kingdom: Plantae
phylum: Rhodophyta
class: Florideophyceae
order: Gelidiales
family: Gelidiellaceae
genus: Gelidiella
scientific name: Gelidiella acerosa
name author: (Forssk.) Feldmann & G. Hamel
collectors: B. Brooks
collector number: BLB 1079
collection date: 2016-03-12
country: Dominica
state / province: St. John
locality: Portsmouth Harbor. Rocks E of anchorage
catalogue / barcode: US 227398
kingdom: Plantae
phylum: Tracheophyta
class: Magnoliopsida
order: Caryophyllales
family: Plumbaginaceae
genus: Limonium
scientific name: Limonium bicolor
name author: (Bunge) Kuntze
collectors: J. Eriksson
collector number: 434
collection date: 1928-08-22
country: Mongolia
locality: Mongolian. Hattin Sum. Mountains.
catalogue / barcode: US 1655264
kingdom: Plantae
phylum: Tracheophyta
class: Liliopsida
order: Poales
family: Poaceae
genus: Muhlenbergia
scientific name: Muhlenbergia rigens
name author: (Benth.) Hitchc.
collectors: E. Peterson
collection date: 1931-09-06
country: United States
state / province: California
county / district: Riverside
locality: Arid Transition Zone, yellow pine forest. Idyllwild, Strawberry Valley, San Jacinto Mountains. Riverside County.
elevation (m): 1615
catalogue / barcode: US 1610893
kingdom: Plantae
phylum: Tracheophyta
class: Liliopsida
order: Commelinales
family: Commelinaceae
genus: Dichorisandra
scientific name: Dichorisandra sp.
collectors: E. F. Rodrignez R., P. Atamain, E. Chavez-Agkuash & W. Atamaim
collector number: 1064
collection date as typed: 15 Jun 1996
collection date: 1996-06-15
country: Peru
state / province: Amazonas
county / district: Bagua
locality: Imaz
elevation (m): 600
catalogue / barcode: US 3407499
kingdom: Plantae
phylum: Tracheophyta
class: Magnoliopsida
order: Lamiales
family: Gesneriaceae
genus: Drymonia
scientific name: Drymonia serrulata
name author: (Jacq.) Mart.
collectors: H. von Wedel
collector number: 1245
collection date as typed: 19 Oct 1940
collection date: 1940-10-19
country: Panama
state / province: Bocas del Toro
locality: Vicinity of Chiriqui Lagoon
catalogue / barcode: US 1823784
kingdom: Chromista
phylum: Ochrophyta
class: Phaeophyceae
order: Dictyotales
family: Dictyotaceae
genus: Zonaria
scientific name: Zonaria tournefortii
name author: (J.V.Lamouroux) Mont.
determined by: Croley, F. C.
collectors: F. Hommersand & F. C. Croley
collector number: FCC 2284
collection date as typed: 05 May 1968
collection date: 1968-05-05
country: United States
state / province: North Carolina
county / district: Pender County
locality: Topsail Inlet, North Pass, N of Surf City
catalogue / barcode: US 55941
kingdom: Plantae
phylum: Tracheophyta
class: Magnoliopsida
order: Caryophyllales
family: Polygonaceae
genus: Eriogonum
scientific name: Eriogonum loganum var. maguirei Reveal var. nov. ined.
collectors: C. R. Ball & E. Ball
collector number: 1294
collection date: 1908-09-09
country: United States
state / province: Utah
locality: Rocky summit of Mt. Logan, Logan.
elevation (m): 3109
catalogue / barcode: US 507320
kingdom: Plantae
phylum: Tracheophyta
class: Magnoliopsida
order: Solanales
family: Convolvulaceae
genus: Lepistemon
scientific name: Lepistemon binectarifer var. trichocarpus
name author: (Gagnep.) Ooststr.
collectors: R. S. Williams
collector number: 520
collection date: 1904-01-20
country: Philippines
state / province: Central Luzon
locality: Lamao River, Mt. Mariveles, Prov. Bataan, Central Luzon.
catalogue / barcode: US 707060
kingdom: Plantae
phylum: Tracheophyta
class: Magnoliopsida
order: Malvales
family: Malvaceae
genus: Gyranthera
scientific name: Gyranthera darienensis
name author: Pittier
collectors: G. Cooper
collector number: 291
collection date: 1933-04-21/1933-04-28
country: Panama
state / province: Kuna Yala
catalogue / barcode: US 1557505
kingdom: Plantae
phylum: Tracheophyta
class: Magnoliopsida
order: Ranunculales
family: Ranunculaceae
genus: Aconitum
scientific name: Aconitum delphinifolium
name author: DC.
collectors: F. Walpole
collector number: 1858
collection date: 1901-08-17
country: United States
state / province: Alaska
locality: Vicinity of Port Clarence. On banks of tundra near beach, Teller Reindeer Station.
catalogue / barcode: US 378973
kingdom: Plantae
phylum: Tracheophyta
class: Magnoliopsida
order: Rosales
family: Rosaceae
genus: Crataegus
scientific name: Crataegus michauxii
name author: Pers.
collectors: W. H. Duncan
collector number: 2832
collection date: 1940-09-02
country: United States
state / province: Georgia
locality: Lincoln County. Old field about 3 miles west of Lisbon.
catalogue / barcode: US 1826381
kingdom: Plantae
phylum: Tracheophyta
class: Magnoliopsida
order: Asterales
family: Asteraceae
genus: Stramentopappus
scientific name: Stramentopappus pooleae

▶ **TREŚĆ POLECENIA**
Przepisz wszystkie pozycje, zmieniając „collectors” na „collected by”. Pozostała część ma zostać bez zmian.

▶ **WYNIK ZADANIA**
kingdom: Plantae
phylum: Rhodophyta
class: Florideophyceae
order: Gelidiales
family: Gelidiellaceae
genus: Gelidiella
scientific name: Gelidiella acerosa
name author: (Forssk.) Feldmann & G. Hamel
collected by: B. Brooks
collector number: BLB 1079
collection date: 2016-03-12
country: Dominica
state / province: St. John
locality: Portsmouth Harbor. Rocks E of anchorage
catalogue / barcode: US 227398
kingdom: Plantae
phylum: Tracheophyta
class: Magnoliopsida
order: Caryophyllales
family: Plumbaginaceae
genus: Limonium
scientific name: Limonium bicolor
name author: (Bunge) Kuntze
collected by: J. Eriksson
collector number: 434
collection date: 1928-08-22
country: Mongolia
locality: Mongolian. Hattin Sum. Mountains.
catalogue / barcode: US 1655264
kingdom: Plantae
phylum: Tracheophyta
class: Liliopsida
order: Poales
family: Poaceae
genus: Muhlenbergia
scientific name: Muhlenbergia rigens
name author: (Benth.) Hitchc.
collected by: E. Peterson
collection date: 1931-09-06
country: United States
state / province: California
county / district: Riverside
locality: Arid Transition Zone, yellow pine forest. Idyllwild, Strawberry Valley, San Jacinto Mountains. Riverside County.
elevation (m): 1615
catalogue / barcode: US 1610893
kingdom: Plantae
phylum: Tracheophyta
class: Liliopsida
order: Commelinales
family: Commelinaceae
genus: Dichorisandra
scientific name: Dichorisandra sp.
collected by: E. F. Rodrignez R., P. Atamain, E. Chavez-Agkuash & W. Atamaim
collector number: 1064
collection date as typed: 15 Jun 1996
collection date: 1996-06-15
country: Peru
state / province: Amazonas
county / district: Bagua
locality: Imaz
elevation (m): 600
catalogue / barcode: US 3407499
kingdom: Plantae
phylum: Tracheophyta
class: Magnoliopsida
order: Lamiales
family: Gesneriaceae
genus: Drymonia
scientific name: Drymonia serrulata
name author: (Jacq.) Mart.
collected by: H. von Wedel
collector number: 1245
collection date as typed: 19 Oct 1940
collection date: 1940-10-19
country: Panama
state / province: Bocas del Toro
locality: Vicinity of Chiriqui Lagoon
catalogue / barcode: US 1823784
kingdom: Chromista
phylum: Ochrophyta
class: Phaeophyceae
order: Dictyotales
family: Dictyotaceae
genus: Zonaria
scientific name: Zonaria tournefortii
name author: (J.V.Lamouroux) Mont.
determined by: Croley, F. C.
collected by: F. Hommersand & F. C. Croley
collector number: FCC 2284
collection date as typed: 05 May 1968
collection date: 1968-05-05
country: United States
state / province: North Carolina
county / district: Pender County
locality: Topsail Inlet, North Pass, N of Surf City
catalogue / barcode: US 55941
kingdom: Plantae
phylum: Tracheophyta
class: Magnoliopsida
order: Caryophyllales
family: Polygonaceae
genus: Eriogonum
scientific name: Eriogonum loganum var. maguirei Reveal var. nov. ined.
collected by: C. R. Ball & E. Ball
collector number: 1294
collection date: 1908-09-09
country: United States
state / province: Utah
locality: Rocky summit of Mt. Logan, Logan.
elevation (m): 3109
catalogue / barcode: US 507320
kingdom: Plantae
phylum: Tracheophyta
class: Magnoliopsida
order: Solanales
family: Convolvulaceae
genus: Lepistemon
scientific name: Lepistemon binectarifer var. trichocarpus
name author: (Gagnep.) Ooststr.
collected by: R. S. Williams
collector number: 520
collection date: 1904-01-20
country: Philippines
state / province: Central Luzon
locality: Lamao River, Mt. Mariveles, Prov. Bataan, Central Luzon.
catalogue / barcode: US 707060
kingdom: Plantae
phylum: Tracheophyta
class: Magnoliopsida
order: Malvales
family: Malvaceae
genus: Gyranthera
scientific name: Gyranthera darienensis
name author: Pittier
collected by: G. Cooper
collector number: 291
collection date: 1933-04-21/1933-04-28
country: Panama
state / province: Kuna Yala
catalogue / barcode: US 1557505
kingdom: Plantae
phylum: Tracheophyta
class: Magnoliopsida
order: Ranunculales
family: Ranunculaceae
genus: Aconitum
scientific name: Aconitum delphinifolium
name author: DC.
collected by: F. Walpole
collector number: 1858
collection date: 1901-08-17
country: United States
state / province: Alaska
locality: Vicinity of Port Clarence. On banks of tundra near beach, Teller Reindeer Station.
catalogue / barcode: US 378973
kingdom: Plantae
phylum: Tracheophyta
class: Magnoliopsida
order: Rosales
family: Rosaceae
genus: Crataegus
scientific name: Crataegus michauxii
name author: Pers.
collected by: W. H. Duncan
collector number: 2832
collection date: 1940-09-02
country: United States
state / province: Georgia
locality: Lincoln County. Old field about 3 miles west of Lisbon.
catalogue / barcode: US 1826381
kingdom: Plantae
phylum: Tracheophyta
class: Magnoliopsida
order: Asterales
family: Asteraceae
genus: Stramentopappus
scientific name: Stramentopappus pooleae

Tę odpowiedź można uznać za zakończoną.